__TRY IT__:
Under this line sits a listing. Repeat exactly and only its lines from the one holding "Helmholtz relation, demonstrating the" through the one holding "Wi-fi gaps, or"; skip pictures.

__RECORDS TO PROCESS__:
-- Opening Marker --

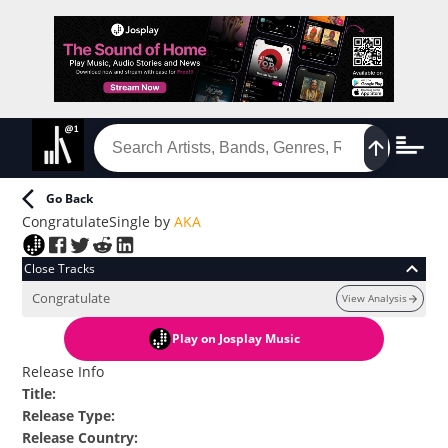
Go Back
Congratulate
Single
by
AKA
Close Tracks
Congratulate
View Analysis
Play
on Josplay Music
Release Info
Title
:
Release Type
:
Release Country
:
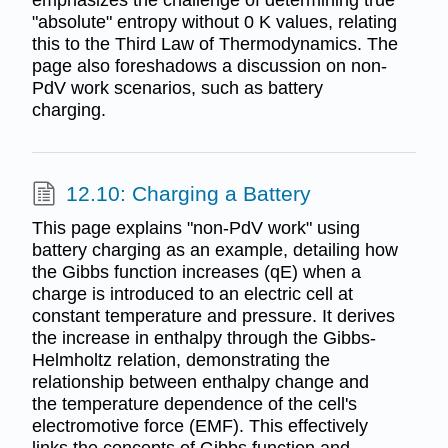
"absolute" entropy without 0 K values, relating
this to the Third Law of Thermodynamics. The
page also foreshadows a discussion on non-
PdV work scenarios, such as battery
charging.
12.10: Charging a Battery
This page explains "non-PdV work" using
battery charging as an example, detailing how
the Gibbs function increases (qE) when a
charge is introduced to an electric cell at
constant temperature and pressure. It derives
the increase in enthalpy through the Gibbs-
Helmholtz relation, demonstrating the
relationship between enthalpy change and
the temperature dependence of the cell's
electromotive force (EMF). This effectively
links the concepts of Gibbs function and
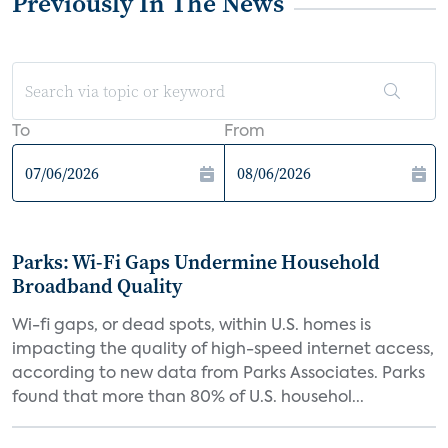
Previously In The News
To
From
Parks: Wi-Fi Gaps Undermine Household
Broadband Quality
Wi-fi gaps, or dead spots, within U.S. homes is
impacting the quality of high-speed internet access,
according to new data from Parks Associates. Parks
found that more than 80% of U.S. househol...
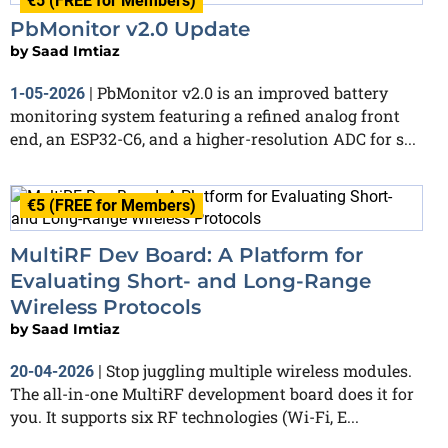
€5 (FREE for Members)
PbMonitor v2.0 Update
by
Saad Imtiaz
PbMonitor v2.0 is an improved battery
1-05-2026
|
monitoring system featuring a refined analog front
end, an ESP32-C6, and a higher-resolution ADC for s...
€5 (FREE for Members)
MultiRF Dev Board: A Platform for
Evaluating Short- and Long-Range
Wireless Protocols
by
Saad Imtiaz
Stop juggling multiple wireless modules.
20-04-2026
|
The all-in-one MultiRF development board does it for
you. It supports six RF technologies (Wi-Fi, E...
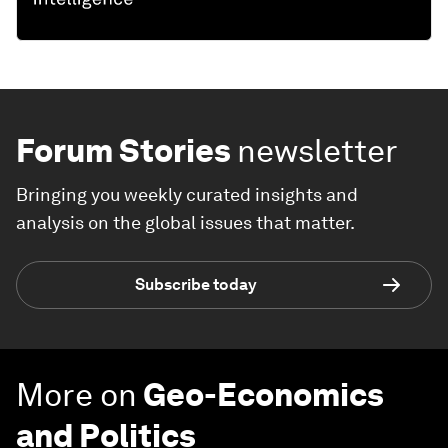
Forum Stories
newsletter
Bringing you weekly curated insights and
analysis on the global issues that matter.
Subscribe today
More on
Geo-Economics
and Politics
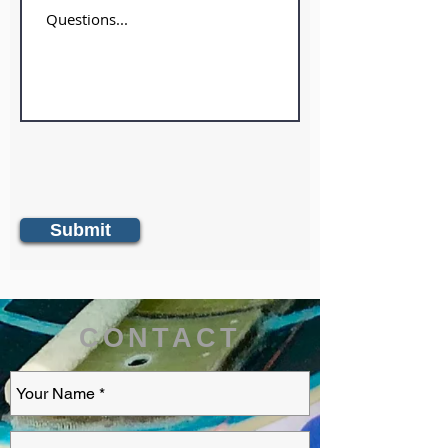
Submit
CONTACT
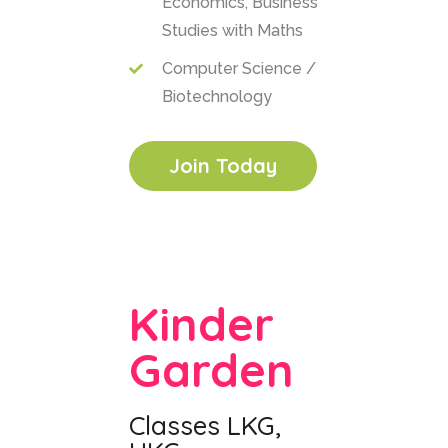
Economics, Business
Studies with Maths
Computer Science /
Biotechnology
Join Today
Kinder
Garden
Classes LKG,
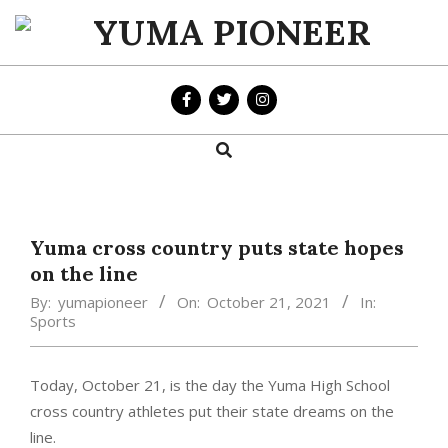
Skip
to
YUMA
content
PIONEER
Search
Primary
Navigation
Menu
Yuma cross country puts state hopes
on the line
By:
yumapioneer
On:
October 21, 2021
In:
Sports
Today, October 21, is the day the Yuma High School
cross country athletes put their state dreams on the
line.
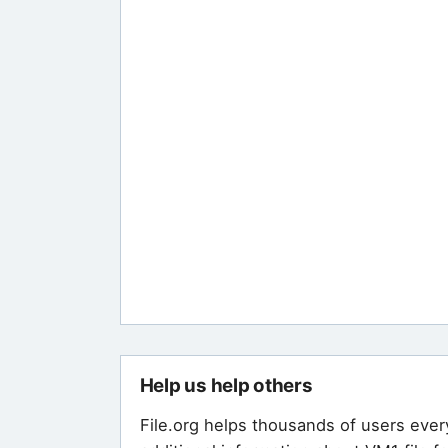
Help us help others
File.org helps thousands of users ever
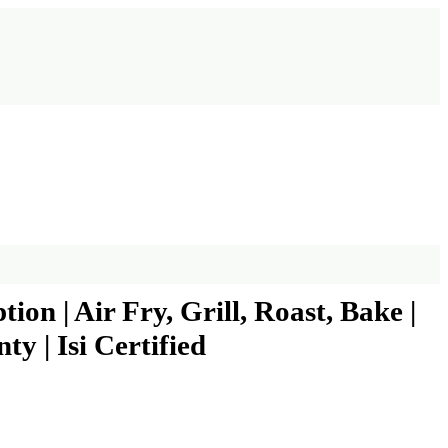
on | Air Fry, Grill, Roast, Bake |
y | Isi Certified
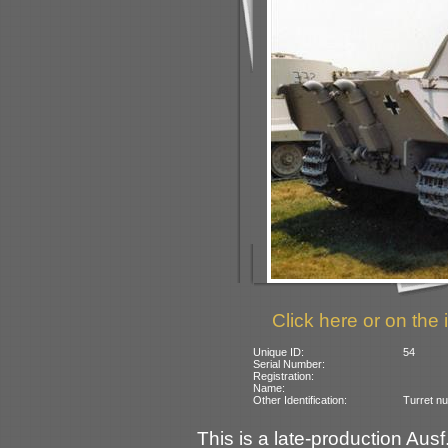
Click here or on the 
Unique ID:
54
Serial Number:
Registration:
Name:
Other Identification:
Turret n
This is a late-production Aus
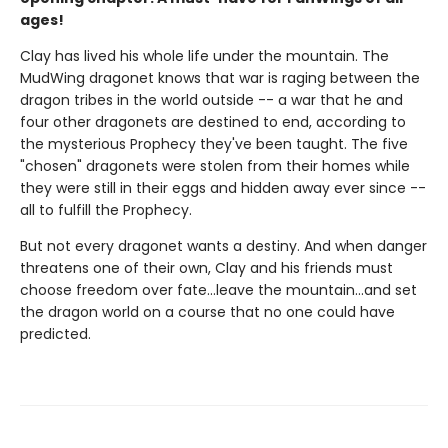
ages!
Clay has lived his whole life under the mountain. The
MudWing dragonet knows that war is raging between the
dragon tribes in the world outside -- a war that he and
four other dragonets are destined to end, according to
the mysterious Prophecy they've been taught. The five
"chosen" dragonets were stolen from their homes while
they were still in their eggs and hidden away ever since --
all to fulfill the Prophecy.
But not every dragonet wants a destiny. And when danger
threatens one of their own, Clay and his friends must
choose freedom over fate...leave the mountain...and set
the dragon world on a course that no one could have
predicted.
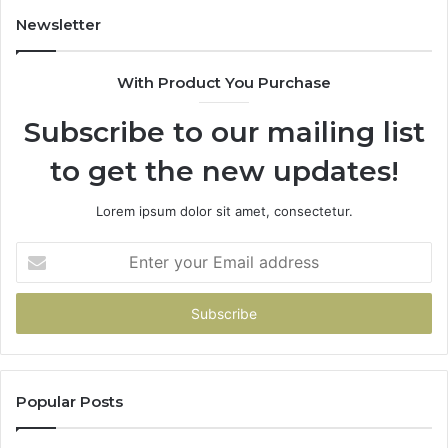
Newsletter
With Product You Purchase
Subscribe to our mailing list
to get the new updates!
Lorem ipsum dolor sit amet, consectetur.
Enter
your
Email
address
Popular Posts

-- Closing Marker --

__RESPONSE BELOW__:
Helmholtz relation, demonstrating the
relationship between enthalpy change and
the temperature dependence of the cell's
electromotive force (EMF). This effectively
links the concepts of Gibbs function and
Previously In The News
To
From
Parks: Wi-Fi Gaps Undermine Household
Broadband Quality
Wi-fi gaps, or dead spots, within U.S. homes is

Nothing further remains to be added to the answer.